◆ ACTIVITY ◆
Please quote the entries below word for word, starting at the line that contains "Taalfout opgemerkt?" and continuing through the final line of the entries, both included.

◆ SOURCE DATA ◆
━━━━━━━━━━━━━━━━━━━━━━━━━━━━━━

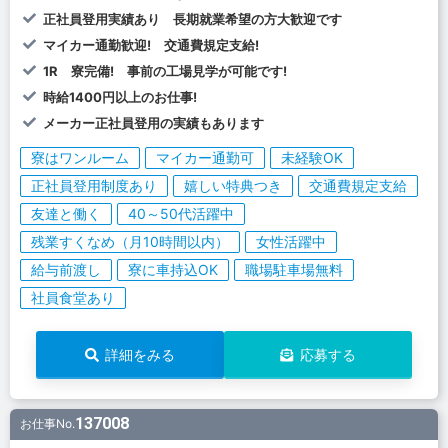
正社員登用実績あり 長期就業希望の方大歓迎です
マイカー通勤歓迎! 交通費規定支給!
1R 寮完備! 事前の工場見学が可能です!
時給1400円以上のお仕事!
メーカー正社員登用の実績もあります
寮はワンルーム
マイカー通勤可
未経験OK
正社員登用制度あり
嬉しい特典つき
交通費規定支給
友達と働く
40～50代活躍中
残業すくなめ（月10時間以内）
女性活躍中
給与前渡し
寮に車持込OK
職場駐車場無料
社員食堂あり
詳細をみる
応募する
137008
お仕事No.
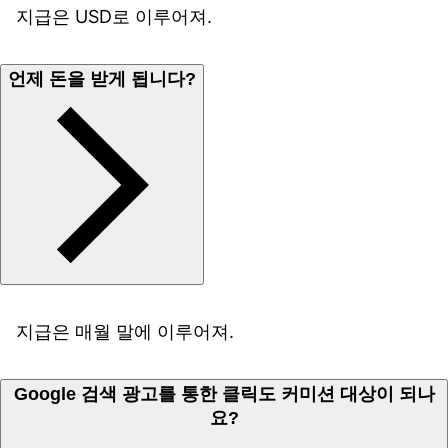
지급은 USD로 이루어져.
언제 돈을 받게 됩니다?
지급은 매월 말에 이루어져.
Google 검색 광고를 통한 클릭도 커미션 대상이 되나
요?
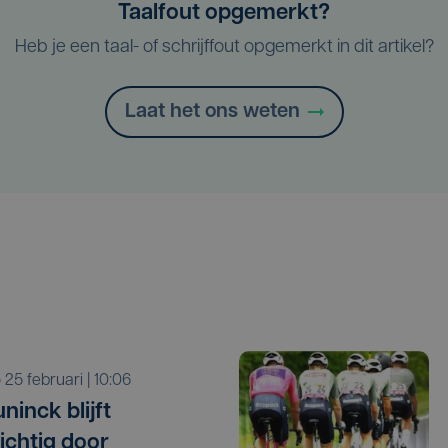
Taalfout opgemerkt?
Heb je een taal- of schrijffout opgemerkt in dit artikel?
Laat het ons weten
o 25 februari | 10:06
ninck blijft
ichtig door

━━━━━━━━━━━━━━━━━━━━━━━━━━━━━━

◆ RESULT ◆
Taalfout opgemerkt?
Heb je een taal- of schrijffout opgemerkt in dit artikel?
Laat het ons weten
o 25 februari | 10:06
ninck blijft
ichtig door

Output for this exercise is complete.